7. Your Own Special Italy

Unlike many of the other cities in Tuscany, Siena is not that touristy. During the spring it is pretty calm until about the end of April, as the weather gets nicer, when more groups come in for day tours. While it can be an inconvenience when you are trying to make it to class on time and a group of 75 people are just standing in the middle of the street, remember you were once in their place, completely enamored by the beauty of Siena and maybe you should stop to appreciate the sights once again. Plus, tourists really make you feel like a part of Siena, specifically when they ask you for directions or suggestions for places to eat.

8. Living la vita in Siena

It is easy to culturally integrate into Siena. Before you know it, you will relish the days the Tea Room is open and have a go-to spot for everything – espresso, tea, pizza, gelato, and that one café with WiFi that you will begin to recommend to others. You’ll quickly learn several different ways to get back to your apartment, even if it adds five more minutes to go up the smaller hill. 
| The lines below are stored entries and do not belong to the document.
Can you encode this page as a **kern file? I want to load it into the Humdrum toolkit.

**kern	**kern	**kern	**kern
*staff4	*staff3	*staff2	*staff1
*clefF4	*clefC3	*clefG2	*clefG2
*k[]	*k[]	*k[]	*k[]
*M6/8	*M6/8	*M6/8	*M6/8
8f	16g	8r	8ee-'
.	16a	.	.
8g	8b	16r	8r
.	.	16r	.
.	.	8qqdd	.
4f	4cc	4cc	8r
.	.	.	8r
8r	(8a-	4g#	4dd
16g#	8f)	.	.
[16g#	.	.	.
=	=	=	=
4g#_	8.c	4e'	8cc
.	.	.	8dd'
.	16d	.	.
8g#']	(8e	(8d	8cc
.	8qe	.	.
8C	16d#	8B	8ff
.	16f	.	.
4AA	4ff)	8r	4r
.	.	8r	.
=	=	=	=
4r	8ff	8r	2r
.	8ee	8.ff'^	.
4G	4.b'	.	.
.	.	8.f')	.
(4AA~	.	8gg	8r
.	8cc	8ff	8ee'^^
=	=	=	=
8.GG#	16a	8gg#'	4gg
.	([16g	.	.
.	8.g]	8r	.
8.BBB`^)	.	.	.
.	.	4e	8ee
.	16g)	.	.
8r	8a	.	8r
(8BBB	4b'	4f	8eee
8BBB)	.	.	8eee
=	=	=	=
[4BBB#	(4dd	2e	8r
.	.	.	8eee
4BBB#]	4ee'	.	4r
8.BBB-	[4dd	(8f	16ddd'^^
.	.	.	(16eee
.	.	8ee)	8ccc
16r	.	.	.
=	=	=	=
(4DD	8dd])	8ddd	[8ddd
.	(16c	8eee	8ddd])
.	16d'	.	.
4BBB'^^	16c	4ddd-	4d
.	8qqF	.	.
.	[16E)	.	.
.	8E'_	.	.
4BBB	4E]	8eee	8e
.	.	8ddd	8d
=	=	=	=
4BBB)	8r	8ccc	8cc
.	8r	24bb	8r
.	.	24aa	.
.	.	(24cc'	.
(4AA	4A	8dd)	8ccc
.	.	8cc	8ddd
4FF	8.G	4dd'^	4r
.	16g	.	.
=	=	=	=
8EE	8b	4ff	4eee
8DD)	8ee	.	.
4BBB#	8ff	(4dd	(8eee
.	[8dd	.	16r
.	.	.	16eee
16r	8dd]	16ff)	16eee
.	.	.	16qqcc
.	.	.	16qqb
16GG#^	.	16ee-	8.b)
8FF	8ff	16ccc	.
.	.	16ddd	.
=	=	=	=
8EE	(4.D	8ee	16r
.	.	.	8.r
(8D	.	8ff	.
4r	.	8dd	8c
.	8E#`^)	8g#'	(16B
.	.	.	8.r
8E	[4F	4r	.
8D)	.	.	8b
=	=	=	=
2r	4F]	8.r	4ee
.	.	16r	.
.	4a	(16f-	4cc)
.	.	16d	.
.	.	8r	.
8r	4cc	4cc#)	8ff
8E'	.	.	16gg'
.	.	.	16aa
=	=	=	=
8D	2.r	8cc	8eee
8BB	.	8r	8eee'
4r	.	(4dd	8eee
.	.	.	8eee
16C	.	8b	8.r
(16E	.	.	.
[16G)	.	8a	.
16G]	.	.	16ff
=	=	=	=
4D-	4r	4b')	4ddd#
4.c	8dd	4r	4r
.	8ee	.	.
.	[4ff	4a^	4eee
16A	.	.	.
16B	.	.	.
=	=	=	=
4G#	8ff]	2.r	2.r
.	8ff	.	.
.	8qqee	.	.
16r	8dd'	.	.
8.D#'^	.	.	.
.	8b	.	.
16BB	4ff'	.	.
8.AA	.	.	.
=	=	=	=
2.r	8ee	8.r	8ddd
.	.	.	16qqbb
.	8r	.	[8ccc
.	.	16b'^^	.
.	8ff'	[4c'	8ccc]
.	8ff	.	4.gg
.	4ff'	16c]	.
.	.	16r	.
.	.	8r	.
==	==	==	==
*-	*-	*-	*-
In the future, when you look back at your time studying abroad in Siena, you will shake your head and laugh because it was one of the best decisions you made as a student, to study in a country filled with endless possibilities. 

9. Gelato

This is the year-round answer to all study woes. Need a break from writing a paper about Italian art (which you can see on your lunch hour by the way)? Stop by Kopa Kabana on Via Rossi or one of the other gelateries Siena has to offer. Not only do you get to enjoy a budget-friendly treat, it is also part of the adventure  to find the “best” gelato in the city center. Of course, while traveling around Italy you are able to try the “famous” gelato in each town, like Di Un Gelato in Milan, too.

10. A New Dish A Day

You can’t always fill up on gelato and Siena has so many more food options to try! Start with a simple bruschetta and move on to the abundance of pasta dishes – only if your taste buds are ready for an unforgettable experience. Within the city center there are many restaurants with varying prices – from “I’ll try the Nutella pizza” to “a nice night out with friends”.

Insider Tip: To survive your first sit-down meal at an Italian restaurant when studying abroad, it’s good to know that bread and water is not free (like in the U.S.) and the service tip is usually included in the bill.